Hard News by Russell Brown


Approved by lunchtime

As you may have read in the news, Peter Dunne approved a medical cannabis product yesterday. Indeed, he received the application to use Aceso Calm Spray to treat a patient with severe Tourette's in the morning and had it approved by lunchtime. The interesting question is whether this product required approval at all.

The Aceso spray's chief active ingredient is a cannabnoid called cannabidiol, or CBD, which has promising, if not quite yet proven, applications in treating various conditions, from epilepsy to anxiety. CBD also is thought to mitigate some of the psychoactive effects of THC, which is the chemical in cannabis that get you high. It's present in 50-50 parts with THC in Sativex, the only approved cannabis-based medicine in New Zealand (this is a much higher ratio than in all but a handful of specialist strains of raw cannabis).

The statement from the minister's office says the Aceso spray was "chosen for its low THC content" and hence "its reduced psychoactive side effects." What it doesn't say is how low the THC content is.

Denver-based Dixie Brands, the manufacturer, says that because Aceso is refined from industrial hemp, it contains "little or no" THC  and "levels so low that the product is federally legal and can be shipped across the country" and this Company Week story says it's one of two product lines Aceso makes with "THC-free oil from Europe". The other is Therabis, which is for pets. Dixie also makes products containing THC, at a separate facility.

 Here's where it gets interesting. The Ministry of Health's medical cannabis page, which the statement from the minister's office links to, says this:

Cannabis products are Class B1 controlled drugs and Ministerial approval is required before these can be prescribed, supplied or administered, in accordance with regulation 22 of the Misuse of Drugs Regulations 1977.

But the Misuse of Drugs Act defines a "cannabis preparation" in quite a specific way.

... that is, any preparation containing any tetrahydrocannabinols, including cannabis resin (commonly known as hashish) and cannabis oil (commonly know as hash oil), produced by subjecting cannabis plant material to any kind of processing

CBD is not a tetrahydrocannabinol.
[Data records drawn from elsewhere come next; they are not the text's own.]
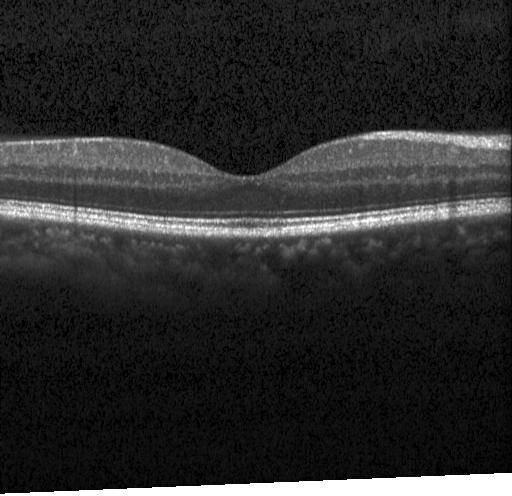 Optical coherence tomography B-scan — Finding: no CNV, no DME, and no drusen.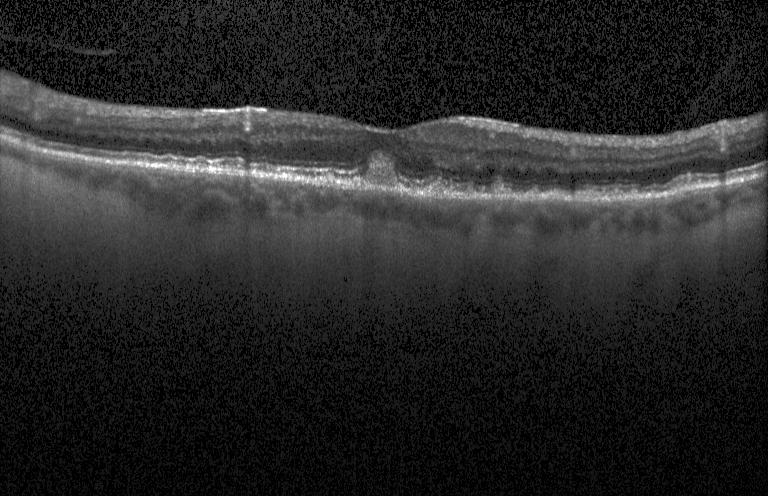 OCT line scan — Diagnosis: sub-RPE drusenoid deposits.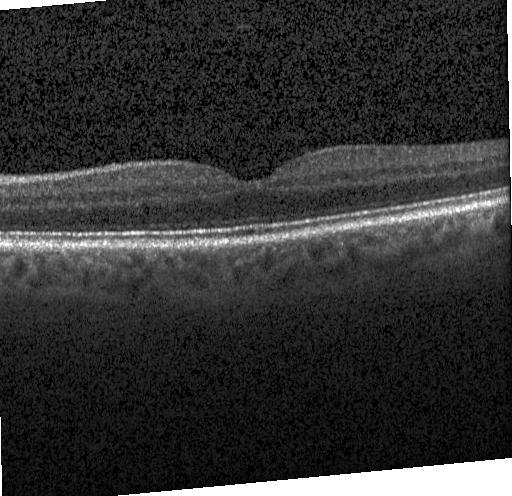

Macular OCT demonstrating no evidence of choroidal neovascularization, diabetic macular edema, or drusen.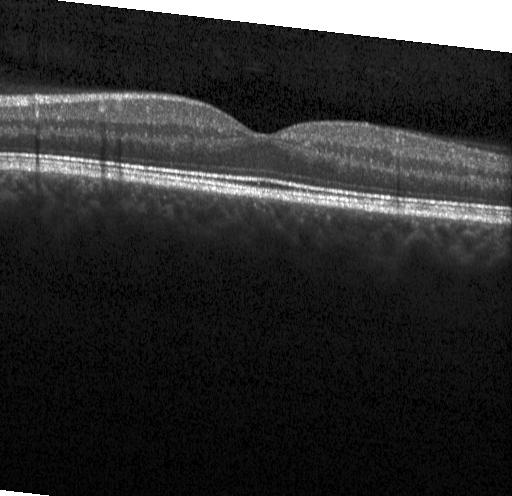 Retinal OCT B-scan.
OCT finding: no CNV, DME, or drusen.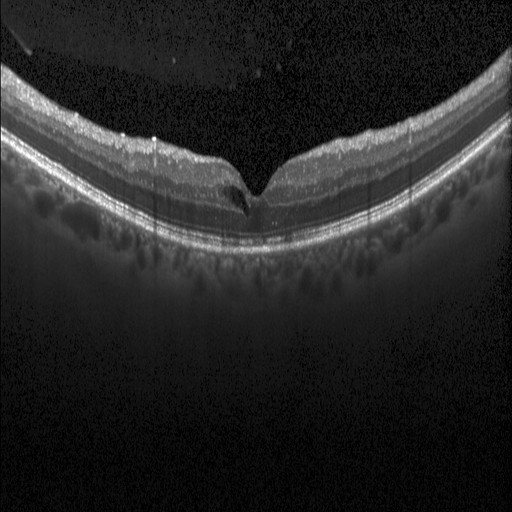 OCT B-scan, spectral-domain OCT, Heidelberg Spectralis OCT system, fovea-centered.
Finding: diabetic macular edema (DME).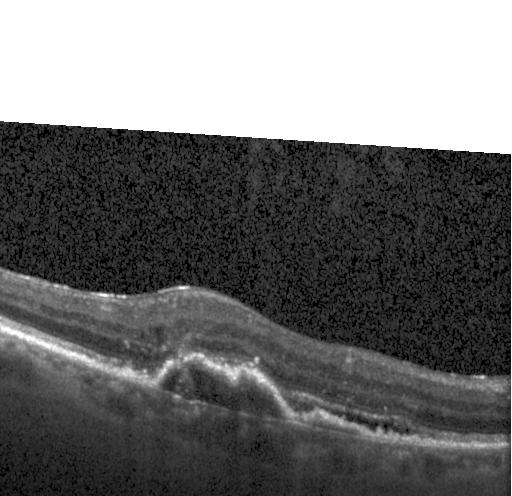 Optical coherence tomography scan — Choroidal neovascularization (CNV).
A preparation containing only CBD is not a cannabis prepration under the law.

Now, you could be a stickler and and say that even a trace of THC is enough to class the Aceso spray as a controlled drug. And it seems likely that the spray contains a trace of THC. (There are products guaranteed to be 100% pure CBD, but they're expensive and produced as reference samples for drug-testing labs to calibrate with.) But that takes you down a strange road.

Because there are already products containing trace quantities of THC available in New Zealand. Foods, cosmetics, hemp oil. You don't even need a prescription to get them – you can just rock up to any shop that happens to stock them. The quantities are too small to be psychoactive, but if you consume the edible hemp products with sufficient enthusiasm, it's possible to register a positive drug test for marijuana.

 I doubt we're about to suddenly take these products off the shelves. But what if Aceso products were sold as hemp products? Or if the spray was marketed not as a drug, but as a breath freshener, or a spiritual cleanser? What would prevent it being stocked alongside all the other minimal-THC-containing hemp products?

I'm not proposing that. CBD is a chemical we still don't know all that much about and it ought to be treated as a drug in a therapeutic setting. [NB: Cannadidiol is regulated under the Medicines ACt – see note at the end of the post.] What I am saying is that the basis on which the ministry asserts it should be subject to such special controls is quite dubious.

Peter Dunne told me last night on Twitter (his accessibility and responsiveness there is very, very welcome) that "I assume MOH officials made that assessment when the application was received." I'd like to see the reasoning, but it might take another OIA request.

But basically the issue is this: how long are we going to be so hung up about any and every form of cannabis-derived medicine that we impose the burden of an application to the minister on every individual doctor and patient who wants to use it? It's worth noting that both the Director of Mental Health and the acting Director of Public Health had to have a word in the recommmendation to the minister.

The statement from the minister says this approval shows the criteria drawn up by senior officials to guide his decisions are "not an impediment to robust, clinician-led, assessment-based approaches”. Well, they clearly are, for reasons I've been through at length here already. That's why they're being reviewed. We are very much not there yet.

UPDATE: As Ross Bell points out, CBD is regulated under the Medicines Act. It's defined as a "prescription medicine". But the ministry's page refers to the Misuse of Drugs regulations – and, as noted above, it's doubtful whether the spray is in fact a "cannabis preparation" under the law. The basis for requiring ministerial approval for a drug already regulated as a prescription medicine seems even more dubious. This should be a one-off product approval, no more.